FEMA's flood maps are coarse. If your home sits 20 feet above the surrounding terrain but the FIRM panel still draws an AE zone over your roof, you can appeal. The mechanism is the Letter of Map Amendment (LOMA).

Published 2026-04-25 · Last reviewed 2026-04-25 · methodology

What a LOMA does

A LOMA is FEMA's official statement that a specific structure (or specific portion of a parcel) is NOT in the Special Flood Hazard Area, despite what the FIRM panel shows.

Once issued, a LOMA exempts the property from mandatory flood insurance for federally-backed mortgages. It also typically reduces voluntary flood insurance premiums significantly.

How to file

Required: an Elevation Certificate from a licensed surveyor or engineer ($500–$2,000 typical). It documents the lowest adjacent grade vs. base flood elevation.

Submit FEMA Form MT-1 with the EC, parcel deed, and property survey to FEMA's Map Information eXchange (FMIX). No fee from FEMA itself.

Processing time: 60–90 days typical. Complex appeals can take 6+ months.

Success rates

FEMA reports ~60% of complete LOMA applications are issued. Of the 40% denied, most are because the surveyor's elevation showed the structure WAS below BFE — appeals cannot rewrite physical reality.

Properties on slopes or elevated lots are most likely to succeed. Properties in coastal AE/VE zones rarely succeed unless the structure is genuinely above the wave-action elevation.

LOMR vs. LOMA

A Letter of Map REVISION (LOMR) updates the underlying FIRM panel itself — typically used after engineering changes (built a levee, raised a road) or after a community-wide remapping.
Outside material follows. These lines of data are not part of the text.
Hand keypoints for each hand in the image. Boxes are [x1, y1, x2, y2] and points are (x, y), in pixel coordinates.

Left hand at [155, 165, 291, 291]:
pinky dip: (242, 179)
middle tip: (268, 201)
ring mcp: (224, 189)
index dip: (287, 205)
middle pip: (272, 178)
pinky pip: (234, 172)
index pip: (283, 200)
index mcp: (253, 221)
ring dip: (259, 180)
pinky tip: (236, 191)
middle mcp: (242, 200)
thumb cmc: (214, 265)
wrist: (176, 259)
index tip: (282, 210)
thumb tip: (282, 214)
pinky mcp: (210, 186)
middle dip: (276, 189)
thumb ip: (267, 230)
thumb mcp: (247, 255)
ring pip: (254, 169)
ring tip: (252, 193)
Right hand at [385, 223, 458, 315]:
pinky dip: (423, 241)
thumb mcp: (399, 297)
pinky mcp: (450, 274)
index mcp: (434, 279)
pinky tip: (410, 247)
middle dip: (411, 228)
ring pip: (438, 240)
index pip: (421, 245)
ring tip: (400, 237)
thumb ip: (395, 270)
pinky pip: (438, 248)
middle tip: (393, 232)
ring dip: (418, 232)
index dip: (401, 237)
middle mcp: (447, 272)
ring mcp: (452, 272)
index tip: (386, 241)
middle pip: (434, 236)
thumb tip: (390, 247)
A LOMA only updates ONE property's status. Same form, but different scope.

LOMR-based revisions can take 1+ year. LOMAs are individual.

What zipradar shows

ZIP-level FEMA NFHL flood-zone summary, plus a deep-link to FEMA Map Service Center where users can search by exact address. We don't surface LOMA status per parcel because that data is not in the public NFHL feed.

If your address shows AE/A/AO/VE on FEMA's site but you suspect it's wrong, the LOMA path is documented at fema.gov/floodplain-management/manage-risk/loma.